Back in college, I’d ragged Ian a lot about swearing as much as he did while at the same time being such a regular churchgoer. This last statement obviously represented his attempt to cut down. It didn’t last.
The next morning, we were on I-75 heading north. The plan was to go to Washington State by way of Minnesota, head south through California, and then get Ian home in three weeks by way of Louisiana.
By noon, we were off the expressways. We didn’t plan to use the Interstate system all that much. The best way to travel while on vacation is get a map, figure out where you are, and where you want to be that night. Then you draw a straight line on the map between those two points. After that, you try to stay as close to that line as possible while staying on paved roads. This gets you into the country, where things can get interesting. The expressways are efficient, but they’re also boring.
Ian’s Duo-Glide held up better than I had feared, with only a half hour lost for repairs that day. We went over Big Mac (the bridge, not the junk food) that afternoon, but an hour later it started sprinkling, so we pulled up to the only building in Pine Stump, Michigan.

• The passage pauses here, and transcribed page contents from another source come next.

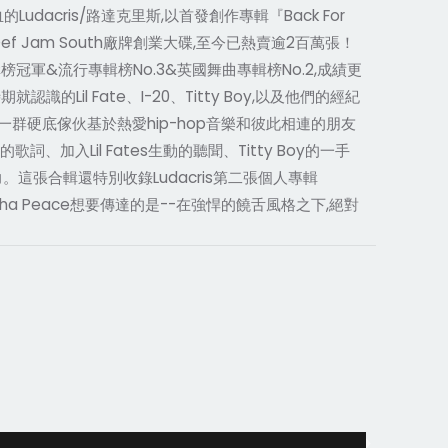
血的Ludacris/路達克里斯,以首發創作專輯『Back For
的Def Jam South廠牌創業大碟,至今已熱賣逾2百萬張！
調專輯榜冠軍&流行專輯榜No.3&英國舞曲專輯榜No.2,成績更
就認識的Lil Fate、I-20、Titty Boy,以及他們的經紀
合而成。這一群硬底傢伙基於熱愛hip-hop音樂和彼此相連的朋友
加入Lil Fates生動的聽聞、Titty Boy的一手
窮活力。這張合輯還特別收錄Ludacris第二張個人專輯
ing Tha Peace想要傳達的是--在強悍的饒舌風格之下,絕對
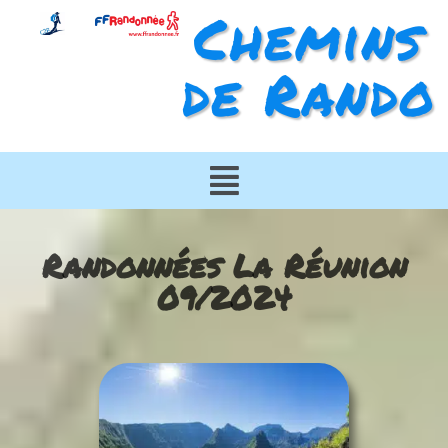
Chemins
de Rando
Randonnées La Réunion
09/2024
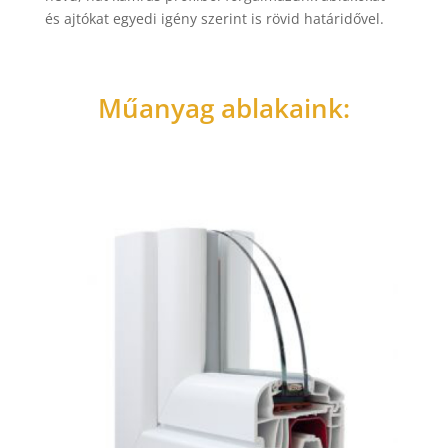
és ajtókat egyedi igény szerint is rövid határidővel.
Műanyag ablakaink:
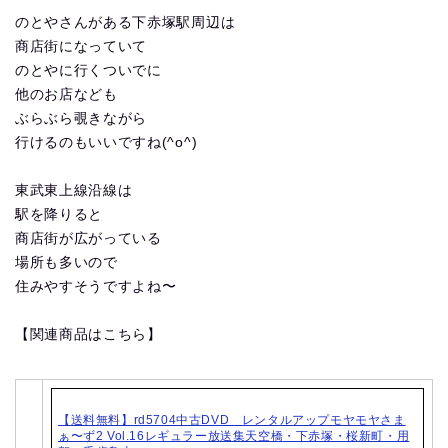
のとやさんがある下赤塚駅周辺は
商店街になっていて
のとやに行くついでに
他のお店なども
ぶらぶら覗きながら
行けるのもいいですね(^o^)
東武東上線沿線は
駅を降りると
商店街が広がっている
場所も多いので
住みやすそうですよね〜
【関連商品はこちら】
【送料無料】rd5704中古DVD レンタルアップモヤモヤさま
ぁ〜ず2 Vol.16レギュラー放送集天空橋・下赤塚・桜新町・用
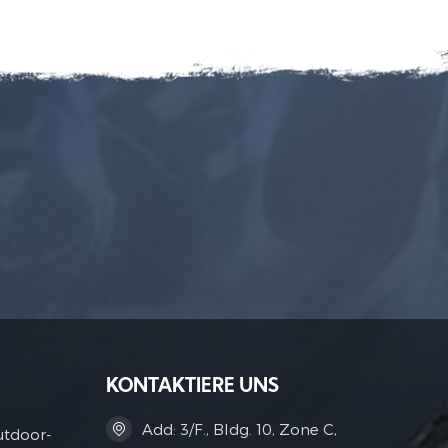
KONTAKTIERE UNS
Add: 3/F., Bldg. 10, Zone C,
utdoor-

It was a combination gas station (one pump), general store (one small shelf of canned goods) and tavern (four stools at a linoleum topped bar and two chairs at a small table).
The town’s mayor and sole inhabitant was the little old lady who ran the place, tended the bar, and lived in the building’s other room, in back. She looked to be eighty years old. She was skinny, and about as frail as a crowbar.
The surrounding area really did have pine stumps. Thousands of them! They were huge for White Pine, probably world record setters when they’d been cut maybe eighty years before, when the area had been logged over. Nothing growing there now was even close.